Quentin Rousseau has started going to bed before his laptop does. For months, he couldn't. A developer and blogger, Rousseau spent the better part of last year losing hours to Claude Code — not to finish anything specific, but because stopping felt impossible. "Prompts were composing themselves behind my eyelids," he wrote in an essay published March 9. "The mental terminal was still running after the laptop closed."

Eventually, he saw a doctor. He was prescribed an orexin-receptor antagonist — a drug that chemically suppresses the wakefulness signals his brain had locked into 'on.' He's writing about it now because he doesn't think he's unusual.

The essay makes a straightforward case: agentic AI coding tools operate on the same reward architecture as slot machines. The unpredictable swing between a clean working build and a spectacular agent failure — variable ratio reinforcement, in behavioral psychology terms — generates a compulsive loop that's genuinely hard to break by willpower alone. That's not a character flaw. It's the mechanism.

He's not disputing the productivity gains. They're real, and loudly documented. Garry Tan, CEO of Y Combinator, posts about Claude Code the way people used to post about espresso — a dependency you develop and eventually stop being embarrassed about. Tan has described sessions stretching to 5 AM on X, using the word "addicted" with an energy that reads more as pride than as warning. Around a quarter of companies in recent YC batches have codebases that are almost entirely AI-generated, a figure Tan has cited as evidence of a new kind of founder capability.

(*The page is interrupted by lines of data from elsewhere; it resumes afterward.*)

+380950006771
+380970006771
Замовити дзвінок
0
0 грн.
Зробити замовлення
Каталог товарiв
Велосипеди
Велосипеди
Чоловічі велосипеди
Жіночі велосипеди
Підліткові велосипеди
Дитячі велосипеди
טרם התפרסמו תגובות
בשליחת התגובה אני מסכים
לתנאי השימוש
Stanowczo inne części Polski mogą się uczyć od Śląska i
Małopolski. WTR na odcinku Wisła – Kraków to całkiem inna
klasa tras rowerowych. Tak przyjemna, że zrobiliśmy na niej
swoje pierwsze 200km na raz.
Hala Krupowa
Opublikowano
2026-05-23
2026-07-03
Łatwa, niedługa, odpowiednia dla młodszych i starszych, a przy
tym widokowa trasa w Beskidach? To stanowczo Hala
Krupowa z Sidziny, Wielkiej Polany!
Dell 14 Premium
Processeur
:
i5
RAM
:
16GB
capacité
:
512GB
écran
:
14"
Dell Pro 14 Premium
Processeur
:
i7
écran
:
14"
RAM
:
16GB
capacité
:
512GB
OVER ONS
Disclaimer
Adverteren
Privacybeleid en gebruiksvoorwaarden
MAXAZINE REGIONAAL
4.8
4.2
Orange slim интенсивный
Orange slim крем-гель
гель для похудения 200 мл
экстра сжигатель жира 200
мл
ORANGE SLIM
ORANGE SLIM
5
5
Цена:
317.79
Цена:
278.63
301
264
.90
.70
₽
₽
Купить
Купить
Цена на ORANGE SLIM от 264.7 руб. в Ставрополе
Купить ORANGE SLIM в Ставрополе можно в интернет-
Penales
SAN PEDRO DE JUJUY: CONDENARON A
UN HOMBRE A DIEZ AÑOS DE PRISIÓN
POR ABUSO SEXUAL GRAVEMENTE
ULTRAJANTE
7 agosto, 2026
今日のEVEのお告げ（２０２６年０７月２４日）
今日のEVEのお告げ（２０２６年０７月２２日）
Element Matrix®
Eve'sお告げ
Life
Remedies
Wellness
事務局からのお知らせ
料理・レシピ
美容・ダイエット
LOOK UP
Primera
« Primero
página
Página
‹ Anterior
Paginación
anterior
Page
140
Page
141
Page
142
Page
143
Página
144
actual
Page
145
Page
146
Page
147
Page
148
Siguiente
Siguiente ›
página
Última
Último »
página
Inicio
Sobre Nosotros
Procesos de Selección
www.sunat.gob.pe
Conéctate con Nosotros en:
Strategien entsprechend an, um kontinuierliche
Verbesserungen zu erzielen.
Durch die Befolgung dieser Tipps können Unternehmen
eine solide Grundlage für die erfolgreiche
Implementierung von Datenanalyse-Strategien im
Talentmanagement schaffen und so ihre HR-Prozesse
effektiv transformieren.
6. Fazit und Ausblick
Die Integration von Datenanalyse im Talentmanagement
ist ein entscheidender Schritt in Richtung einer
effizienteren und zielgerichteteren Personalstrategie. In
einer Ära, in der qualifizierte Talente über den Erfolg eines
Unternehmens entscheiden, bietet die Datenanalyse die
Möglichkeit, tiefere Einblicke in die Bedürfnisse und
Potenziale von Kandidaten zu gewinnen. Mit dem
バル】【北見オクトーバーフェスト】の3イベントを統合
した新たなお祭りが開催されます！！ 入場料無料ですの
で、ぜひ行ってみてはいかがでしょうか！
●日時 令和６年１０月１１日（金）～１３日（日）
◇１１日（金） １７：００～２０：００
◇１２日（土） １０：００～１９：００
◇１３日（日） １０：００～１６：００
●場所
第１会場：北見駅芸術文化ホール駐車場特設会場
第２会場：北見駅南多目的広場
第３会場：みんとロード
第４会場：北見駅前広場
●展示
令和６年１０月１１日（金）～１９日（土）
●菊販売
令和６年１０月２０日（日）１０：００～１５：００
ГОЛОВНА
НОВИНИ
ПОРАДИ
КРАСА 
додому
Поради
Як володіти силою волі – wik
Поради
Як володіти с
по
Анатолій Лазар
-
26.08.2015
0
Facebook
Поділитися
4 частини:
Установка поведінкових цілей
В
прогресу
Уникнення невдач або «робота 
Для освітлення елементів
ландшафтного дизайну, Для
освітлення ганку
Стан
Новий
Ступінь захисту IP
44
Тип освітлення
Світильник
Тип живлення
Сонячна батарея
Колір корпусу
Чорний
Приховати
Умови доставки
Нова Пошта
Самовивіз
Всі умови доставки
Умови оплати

Rousseau's concern isn't the company metrics. It's that nobody seems to be asking what it's costing the people underneath them.

Steve Yegge's recent essay "The Brute Squad" runs in a similar vein. Yegge — who has been writing about programming culture for two decades — described a nightly ritual of physically sprinting from his computer and jamming fingers in his ears to resist the pull of one more prompt. He frames it as an environmental hazard to be managed, not a personality quirk to be proud of.

What Rousseau identifies as genuinely new is the structure of the compulsion. Traditional workaholism at least had friction — you had to open something, load something, drag yourself back into the work. Agentic coding collapses that. You hand off a task and watch it run; the passive engagement of the spectator effect keeps you present without requiring active effort, which means the cognitive ceiling that eventually forces people to stop simply doesn't engage. Infinite task branching does the rest: every completed feature surfaces three more, eliminating the natural sense of closure that might otherwise signal an end point. Layer on a professional culture that treats shipping velocity as a proxy for personal worth, and you have something the industry hasn't seriously examined.

"We learned — painfully, over decades — that crunch culture in game development destroys people," Rousseau writes. "We're watching the same dynamic emerge with AI coding, except this time the crunch is self-inflicted and disguised as fun."

He doesn't offer a fix. He mostly wants people to stop treating the symptom as a status signal. When a colleague mentions they coded through the night, he suggests, the right response probably isn't congratulations.